Wan büyük bir başarıydı
Bu ülkede demokratik çözümü ancak ortak mücadeleyle getirebiliriz. Hem 31 Mart’ta irademizi sandıklara yansıtırken hem de Van’da gasp edilmek istenen belediyemizi savunurken ortak mücadelenin önemine bir kez daha şahit olduk. Ve buradan özellikle 14’te 14 yapan ve aynı zamanda belediyede iradesine sahip çıkan darbeyle elimizden alınmak istenen Van seçimlerinde seferber olan halkımıza ve birlikte ortak mücadele yürüttüğümüz bütün kurumlara, siyasi partilere buradan sonsuz teşekkürlerimizi sunuyoruz. Van büyük bir başarıydı hepimize kutlu olsun. Bizler yeni dönemin üzerimize yüklediği görev ve sorumlulukların farkındayız. Bunların her zamankinden daha ağır olduğunun da farkındayız. Biz bu başarıyla yetinecek değiliz bu başarıyı daha da ileriye sıçratacak siyasetin tıkanmış olan damarlarını demokratik siyasetin kapanmış kapılarını açmak gibi bir görev ve sorumlulukla yolumuza devam edeceğiz. Önümüzdeki dönem demokratik mücadele ortaklığını hep birlikte kurmak, demokratik mücadele ittifakını hep birlikte genişletmek gibi bir görev ve sorumluluğumuzun olduğunun farkındayız. DEM Parti olarak bu seçim başarısını ve ortaya çıkan bu haritayı göz önünde bulundurarak Türkiye’de demokratik cumhuriyeti inşa etmenin kapılarını aralamak üzere Türkiye’deki bütün demokrasi güçleriyle bir arada olarak bu mücadeleyi daha da büyütmemiz gerektiğinin farkındayız.

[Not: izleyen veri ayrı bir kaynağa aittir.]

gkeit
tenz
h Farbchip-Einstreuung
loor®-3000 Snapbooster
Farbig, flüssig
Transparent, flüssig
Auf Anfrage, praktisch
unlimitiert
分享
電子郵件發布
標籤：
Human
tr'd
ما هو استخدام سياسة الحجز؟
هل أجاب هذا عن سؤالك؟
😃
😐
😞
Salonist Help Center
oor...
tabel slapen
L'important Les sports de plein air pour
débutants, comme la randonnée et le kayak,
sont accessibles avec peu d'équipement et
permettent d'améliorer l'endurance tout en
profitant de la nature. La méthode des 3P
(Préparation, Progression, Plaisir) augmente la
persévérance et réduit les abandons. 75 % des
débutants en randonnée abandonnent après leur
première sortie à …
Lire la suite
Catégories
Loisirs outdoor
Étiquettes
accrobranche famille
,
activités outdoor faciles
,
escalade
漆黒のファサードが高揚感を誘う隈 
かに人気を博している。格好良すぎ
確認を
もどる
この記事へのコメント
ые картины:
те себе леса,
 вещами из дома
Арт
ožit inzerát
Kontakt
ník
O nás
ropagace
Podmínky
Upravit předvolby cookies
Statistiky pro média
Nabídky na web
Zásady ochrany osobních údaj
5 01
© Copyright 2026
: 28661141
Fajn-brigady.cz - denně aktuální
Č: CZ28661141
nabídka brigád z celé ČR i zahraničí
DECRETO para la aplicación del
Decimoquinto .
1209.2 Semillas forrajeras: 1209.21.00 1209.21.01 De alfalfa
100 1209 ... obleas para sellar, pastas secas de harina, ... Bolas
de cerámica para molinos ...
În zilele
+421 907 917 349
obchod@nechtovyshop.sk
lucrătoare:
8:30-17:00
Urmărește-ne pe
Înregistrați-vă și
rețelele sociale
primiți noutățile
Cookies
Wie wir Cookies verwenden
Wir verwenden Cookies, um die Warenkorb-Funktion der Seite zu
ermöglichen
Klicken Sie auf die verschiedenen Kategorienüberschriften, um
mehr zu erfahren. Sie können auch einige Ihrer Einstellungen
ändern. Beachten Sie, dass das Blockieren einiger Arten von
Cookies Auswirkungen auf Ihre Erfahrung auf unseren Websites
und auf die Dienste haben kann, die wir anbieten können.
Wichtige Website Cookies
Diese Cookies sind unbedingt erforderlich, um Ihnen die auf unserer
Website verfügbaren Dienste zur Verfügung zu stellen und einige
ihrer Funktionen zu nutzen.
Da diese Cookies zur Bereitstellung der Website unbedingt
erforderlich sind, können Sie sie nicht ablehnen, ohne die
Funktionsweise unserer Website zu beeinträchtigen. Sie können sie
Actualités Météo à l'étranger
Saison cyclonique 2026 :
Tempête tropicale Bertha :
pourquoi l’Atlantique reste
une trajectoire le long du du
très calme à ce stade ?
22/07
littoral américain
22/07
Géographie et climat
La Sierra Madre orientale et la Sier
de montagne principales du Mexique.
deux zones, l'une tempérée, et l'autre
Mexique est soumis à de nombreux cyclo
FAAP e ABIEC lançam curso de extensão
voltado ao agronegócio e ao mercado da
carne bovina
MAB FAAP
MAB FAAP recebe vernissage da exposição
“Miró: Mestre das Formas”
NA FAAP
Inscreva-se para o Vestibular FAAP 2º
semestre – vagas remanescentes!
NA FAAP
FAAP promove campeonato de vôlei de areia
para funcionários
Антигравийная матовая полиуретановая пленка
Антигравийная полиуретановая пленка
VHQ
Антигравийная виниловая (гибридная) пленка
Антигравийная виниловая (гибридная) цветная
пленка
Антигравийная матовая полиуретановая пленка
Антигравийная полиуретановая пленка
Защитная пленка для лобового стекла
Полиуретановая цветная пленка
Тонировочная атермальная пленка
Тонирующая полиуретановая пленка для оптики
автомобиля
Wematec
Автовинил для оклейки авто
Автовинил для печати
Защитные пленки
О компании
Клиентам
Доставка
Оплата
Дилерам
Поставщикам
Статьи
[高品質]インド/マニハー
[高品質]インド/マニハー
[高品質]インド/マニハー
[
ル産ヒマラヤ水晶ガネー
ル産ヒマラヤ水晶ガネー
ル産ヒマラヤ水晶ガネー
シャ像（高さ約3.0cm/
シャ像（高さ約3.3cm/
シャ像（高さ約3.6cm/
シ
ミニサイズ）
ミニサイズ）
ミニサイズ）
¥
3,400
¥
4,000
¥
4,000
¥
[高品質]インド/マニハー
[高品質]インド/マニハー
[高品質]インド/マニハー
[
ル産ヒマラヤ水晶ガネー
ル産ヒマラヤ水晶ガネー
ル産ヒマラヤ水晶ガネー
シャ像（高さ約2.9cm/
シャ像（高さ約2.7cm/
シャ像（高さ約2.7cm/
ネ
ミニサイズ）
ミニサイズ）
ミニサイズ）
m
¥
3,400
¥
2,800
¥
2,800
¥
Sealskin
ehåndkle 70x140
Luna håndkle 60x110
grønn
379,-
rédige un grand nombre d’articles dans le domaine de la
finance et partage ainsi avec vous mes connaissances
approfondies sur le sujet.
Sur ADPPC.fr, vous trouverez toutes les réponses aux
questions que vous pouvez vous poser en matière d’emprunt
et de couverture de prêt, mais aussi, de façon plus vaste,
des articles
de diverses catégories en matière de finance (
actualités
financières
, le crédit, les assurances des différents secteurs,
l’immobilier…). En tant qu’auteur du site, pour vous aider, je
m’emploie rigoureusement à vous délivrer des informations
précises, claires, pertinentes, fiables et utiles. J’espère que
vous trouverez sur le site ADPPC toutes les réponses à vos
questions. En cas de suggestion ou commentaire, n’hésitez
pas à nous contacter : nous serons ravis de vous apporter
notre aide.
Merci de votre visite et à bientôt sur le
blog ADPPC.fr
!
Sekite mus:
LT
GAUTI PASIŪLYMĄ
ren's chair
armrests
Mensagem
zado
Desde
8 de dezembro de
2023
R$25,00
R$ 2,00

Türkiye’yi demokrasi ile buluşturacağız
Bizler ‘Kent Uzlaşısı’nı da anlatırken bizler demokratik mücadele ittifakından da bahsederken şunu altını sürekli kalın kalın çizdik. Bizim kent uzlaşısı derken de Demokratik Cumhuriyet için demokrasi ittifakını güçlendirmeliyiz derken de sadece siyasi partileri kastetmedik hiçbir zaman. Evet muhalefetin önemli unsurlarıdır. Bunları da kastederek Türkiye’deki bütün toplumsal dinamiklerini Kürt halk hareketini kadın hareketini alevi hareketini doğa ve insan hakları savunucularıyla birlikte Türkiye’deki bütün siyasal öznelerle birlikte önümüzdeki en önemli görev ve sorumluluklarımızın demokratik mücadele ortaklığı olduğunun bilinciyle hareket ettik bugüne kadar. Şimdiden sonra açılan bu kapılardan içeri girmek Türkiye’yi demokrasi ile buluşturmak için demokratik bir cumhuriyeti inşa etmek için yolu tek tek o tuğlalardan örmek gibi bir görev ve sorumluluğumuz var. Bu görev ve sorumluluk için yerelden merkeze kadar DEM parti olarak halklarımızla beraber bütün toplumsal ve siyasi dinamiklerle birlikte bu mücadeleyi yürüterek Türkiye’yi de demokrasi ile buluşturacağız.
Çalınan belediyeler
31 Mart Kürt halkının iradesinin kayyıma karşı iradesinin yansıdığı gün olmuştur. Halk kazandı, kayyımcı zihniyet kaybetti. Bu süreci değerlendirirken şu bilgileri paylaşmak isterim. Değerli halklarımız kayyım seçmen gönderen AKP-MHP iktidarının kayyım seçmenle elimizden aldığı belediyelerin listesi ve oy oranları var burada. Birkaç örnek vereceğim. Batman Gercüş 295 kayyım seçmen var ve biz 54 oy ile kaybetmişiz burayı. Şırnak Merkez 8 bin 287 kayyım seçmen var biz 2 bin 507 oyla burayı kaybettik. Ama biz kaybetmedik. Biz Şırnak’ta da elimdeki 10 merkezdeki listede de bizler kazandık. Kampanyamızın başından beri sıklıkla ifade ettiğimiz özellikle Kürdistan’da az farkla kaybettiğimiz kimi belediyeler ya da seçmeni az olan beldelerde ve belediyelerde böyle bir siyasi çizgi izlediğini, ahlaki etik değerlere hukuka seçme ve seçilme hakkını yok sayan bir anlayışla ne yaptı AKP, buralara seçmen kaydırdı. Şırnak’a gittiğimiz zaman inanın Şırnak’ta şöyle bir duyguya kapıldım. Şırnak adeta bir açık hava karakolu modundaydı.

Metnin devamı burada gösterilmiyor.